Las autoridades de sanidad de Bolivia reportaron hasta ayer al menos 2.273 fallecidos por causas de esta enfermedad, mientras que 62.357 son los casos confirmados desde la aparición de los primeros en marzo pasado.
En tanto, las proyecciones del Ministerio de Salud del país mantienen que el punto más alto de contagios llegará a finales de agosto y principios de septiembre.
El tener que valorar a un fallecido y elevar una certificación sobre un posible deceso por el covid-19 es una de las tareas más duras que desempeña la Policía Boliviana en ciudades como Santa Cruz, El Alto, La Paz y Cochabamba, por el incremento de muertes a causa de la enfermedad.
“Es la primera vez que estamos viviendo una situación como esta”, manifestó Rojas con respecto al momento que atraviesa su institución cuando los decesos y contagios van en aumento en Bolivia.

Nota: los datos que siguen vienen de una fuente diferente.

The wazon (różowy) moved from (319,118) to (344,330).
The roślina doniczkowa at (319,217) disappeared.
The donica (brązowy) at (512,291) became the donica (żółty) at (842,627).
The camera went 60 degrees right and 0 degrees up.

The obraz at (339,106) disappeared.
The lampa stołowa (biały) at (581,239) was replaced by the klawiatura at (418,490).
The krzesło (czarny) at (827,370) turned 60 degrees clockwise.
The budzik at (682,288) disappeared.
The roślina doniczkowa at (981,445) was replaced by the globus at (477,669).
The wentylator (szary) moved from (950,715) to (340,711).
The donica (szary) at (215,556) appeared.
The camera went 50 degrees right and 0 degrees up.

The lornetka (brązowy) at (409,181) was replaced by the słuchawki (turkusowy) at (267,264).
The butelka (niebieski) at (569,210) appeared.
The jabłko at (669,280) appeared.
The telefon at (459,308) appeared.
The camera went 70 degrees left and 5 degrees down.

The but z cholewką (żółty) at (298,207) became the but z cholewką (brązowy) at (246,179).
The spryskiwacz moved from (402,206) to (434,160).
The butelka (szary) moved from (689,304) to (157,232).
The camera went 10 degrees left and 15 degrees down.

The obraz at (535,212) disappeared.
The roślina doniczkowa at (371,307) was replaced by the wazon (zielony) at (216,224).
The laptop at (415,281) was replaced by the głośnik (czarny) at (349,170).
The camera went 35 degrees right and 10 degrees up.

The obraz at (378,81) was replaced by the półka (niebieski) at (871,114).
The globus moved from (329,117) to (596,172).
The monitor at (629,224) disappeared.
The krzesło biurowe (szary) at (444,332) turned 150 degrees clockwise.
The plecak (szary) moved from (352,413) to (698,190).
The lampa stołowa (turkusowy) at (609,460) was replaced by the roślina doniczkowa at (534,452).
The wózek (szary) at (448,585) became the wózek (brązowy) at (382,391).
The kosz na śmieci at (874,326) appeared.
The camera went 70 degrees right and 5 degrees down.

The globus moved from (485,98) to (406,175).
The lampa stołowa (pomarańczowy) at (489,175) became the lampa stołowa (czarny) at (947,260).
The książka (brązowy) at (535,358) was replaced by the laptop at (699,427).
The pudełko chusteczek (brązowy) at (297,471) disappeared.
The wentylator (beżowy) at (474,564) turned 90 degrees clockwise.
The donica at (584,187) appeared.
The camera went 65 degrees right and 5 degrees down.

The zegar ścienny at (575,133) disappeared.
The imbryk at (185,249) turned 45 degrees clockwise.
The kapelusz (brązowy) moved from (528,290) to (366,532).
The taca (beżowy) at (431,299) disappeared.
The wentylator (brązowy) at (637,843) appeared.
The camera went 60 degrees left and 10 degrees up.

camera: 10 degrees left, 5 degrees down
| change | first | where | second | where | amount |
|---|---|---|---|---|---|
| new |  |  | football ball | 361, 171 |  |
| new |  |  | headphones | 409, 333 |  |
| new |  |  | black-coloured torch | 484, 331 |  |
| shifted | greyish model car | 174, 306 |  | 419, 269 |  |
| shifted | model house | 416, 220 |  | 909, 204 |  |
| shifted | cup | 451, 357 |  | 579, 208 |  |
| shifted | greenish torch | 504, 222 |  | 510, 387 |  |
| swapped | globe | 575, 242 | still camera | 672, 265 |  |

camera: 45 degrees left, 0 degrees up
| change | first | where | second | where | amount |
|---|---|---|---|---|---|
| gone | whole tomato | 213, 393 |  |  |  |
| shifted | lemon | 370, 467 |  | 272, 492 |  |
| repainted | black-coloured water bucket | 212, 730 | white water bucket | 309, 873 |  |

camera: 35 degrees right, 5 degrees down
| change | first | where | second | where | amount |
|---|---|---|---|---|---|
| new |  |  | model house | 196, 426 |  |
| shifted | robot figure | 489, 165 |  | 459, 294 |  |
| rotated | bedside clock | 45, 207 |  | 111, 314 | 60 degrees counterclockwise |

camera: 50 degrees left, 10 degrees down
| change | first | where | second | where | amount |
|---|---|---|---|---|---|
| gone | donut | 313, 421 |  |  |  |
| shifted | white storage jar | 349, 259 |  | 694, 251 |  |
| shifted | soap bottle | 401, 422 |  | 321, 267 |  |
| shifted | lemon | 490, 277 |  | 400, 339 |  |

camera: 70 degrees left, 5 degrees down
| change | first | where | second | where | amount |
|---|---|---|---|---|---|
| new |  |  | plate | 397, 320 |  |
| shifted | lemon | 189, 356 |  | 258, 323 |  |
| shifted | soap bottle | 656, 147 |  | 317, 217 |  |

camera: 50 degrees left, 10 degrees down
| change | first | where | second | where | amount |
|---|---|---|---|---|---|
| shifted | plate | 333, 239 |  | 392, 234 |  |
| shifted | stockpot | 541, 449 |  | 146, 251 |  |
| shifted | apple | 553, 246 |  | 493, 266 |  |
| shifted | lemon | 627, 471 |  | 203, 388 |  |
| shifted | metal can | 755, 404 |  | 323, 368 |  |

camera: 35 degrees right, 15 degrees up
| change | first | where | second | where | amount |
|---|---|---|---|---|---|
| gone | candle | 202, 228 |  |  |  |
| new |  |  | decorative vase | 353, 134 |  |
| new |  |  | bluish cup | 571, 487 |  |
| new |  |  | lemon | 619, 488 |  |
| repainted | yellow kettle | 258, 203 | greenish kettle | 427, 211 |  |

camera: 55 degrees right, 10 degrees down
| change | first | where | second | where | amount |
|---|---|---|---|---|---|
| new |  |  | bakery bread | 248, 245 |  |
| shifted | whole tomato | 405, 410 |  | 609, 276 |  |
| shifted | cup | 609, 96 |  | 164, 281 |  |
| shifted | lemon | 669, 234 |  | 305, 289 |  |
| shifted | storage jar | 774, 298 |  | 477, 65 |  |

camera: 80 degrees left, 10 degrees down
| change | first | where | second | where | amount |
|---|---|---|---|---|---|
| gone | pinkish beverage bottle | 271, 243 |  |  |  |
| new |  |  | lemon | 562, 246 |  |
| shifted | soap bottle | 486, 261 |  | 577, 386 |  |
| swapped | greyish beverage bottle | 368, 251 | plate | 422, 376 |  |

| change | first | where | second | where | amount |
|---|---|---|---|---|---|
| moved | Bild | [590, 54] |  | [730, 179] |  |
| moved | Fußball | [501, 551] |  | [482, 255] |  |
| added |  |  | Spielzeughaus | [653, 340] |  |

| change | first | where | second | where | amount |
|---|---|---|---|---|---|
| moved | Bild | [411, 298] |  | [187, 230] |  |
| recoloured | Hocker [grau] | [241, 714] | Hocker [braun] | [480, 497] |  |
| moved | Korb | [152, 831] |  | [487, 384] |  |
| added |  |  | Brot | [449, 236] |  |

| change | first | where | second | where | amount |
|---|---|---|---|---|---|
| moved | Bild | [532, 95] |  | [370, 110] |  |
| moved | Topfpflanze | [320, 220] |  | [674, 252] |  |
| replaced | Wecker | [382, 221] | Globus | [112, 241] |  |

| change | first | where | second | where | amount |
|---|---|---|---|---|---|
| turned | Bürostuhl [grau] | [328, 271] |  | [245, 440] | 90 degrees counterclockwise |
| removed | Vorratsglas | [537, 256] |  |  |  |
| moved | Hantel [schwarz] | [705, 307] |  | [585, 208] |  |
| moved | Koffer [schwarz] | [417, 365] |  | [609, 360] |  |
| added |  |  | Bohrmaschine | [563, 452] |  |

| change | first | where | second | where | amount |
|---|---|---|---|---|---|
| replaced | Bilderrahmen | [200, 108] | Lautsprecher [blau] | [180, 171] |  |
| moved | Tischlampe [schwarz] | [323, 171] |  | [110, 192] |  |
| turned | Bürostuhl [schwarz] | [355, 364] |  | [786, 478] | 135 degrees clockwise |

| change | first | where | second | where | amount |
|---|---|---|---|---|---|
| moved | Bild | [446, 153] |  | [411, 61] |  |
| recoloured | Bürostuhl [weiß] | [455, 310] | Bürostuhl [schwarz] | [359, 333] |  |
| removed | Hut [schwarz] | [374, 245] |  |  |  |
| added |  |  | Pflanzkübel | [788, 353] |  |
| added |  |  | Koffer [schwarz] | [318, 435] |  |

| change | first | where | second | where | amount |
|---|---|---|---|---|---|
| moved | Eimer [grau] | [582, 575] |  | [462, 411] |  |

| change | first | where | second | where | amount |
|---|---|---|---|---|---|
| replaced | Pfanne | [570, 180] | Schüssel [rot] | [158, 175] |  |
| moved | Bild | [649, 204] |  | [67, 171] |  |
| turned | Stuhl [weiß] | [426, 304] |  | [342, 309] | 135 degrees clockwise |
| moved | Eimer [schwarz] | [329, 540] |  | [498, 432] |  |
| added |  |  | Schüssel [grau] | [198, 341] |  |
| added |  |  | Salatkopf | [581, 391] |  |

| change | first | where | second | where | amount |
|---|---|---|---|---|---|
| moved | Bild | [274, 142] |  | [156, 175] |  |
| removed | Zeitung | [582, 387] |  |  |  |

En El Alto, la segunda ciudad más poblada de Bolivia con casi un millón de habitantes, se reportan entre 7 a 8 personas (por día) que son levantadas con sintomalogía de covid-19 y aproximadamente son 35 a la semana, según el jefe de la policía anticrimen de El Alto, Walter Sossa.
La situación en El Alto ha empujado a la Alcaldía de esa ciudad a trabajar en un acuerdo con un cementerio particular en la ciudad vecina de La Paz para habilitar un área destinada a “cuerpos covid-19”, declaró la secretaria de Desarrollo de ese municipio, Ana Saavedra.
Este panorama ha sido similar en otras ciudades como Santa Cruz o Cochabamba, por lo que “no se puede decir que no se ha dado respuesta a la necesidad de (ese) servicio”, subrayó el coronel Rojas.
Al estar en primera línea, la fuerza policial ha registrado 98 decesos y 1.015 casos positivos en sus filas.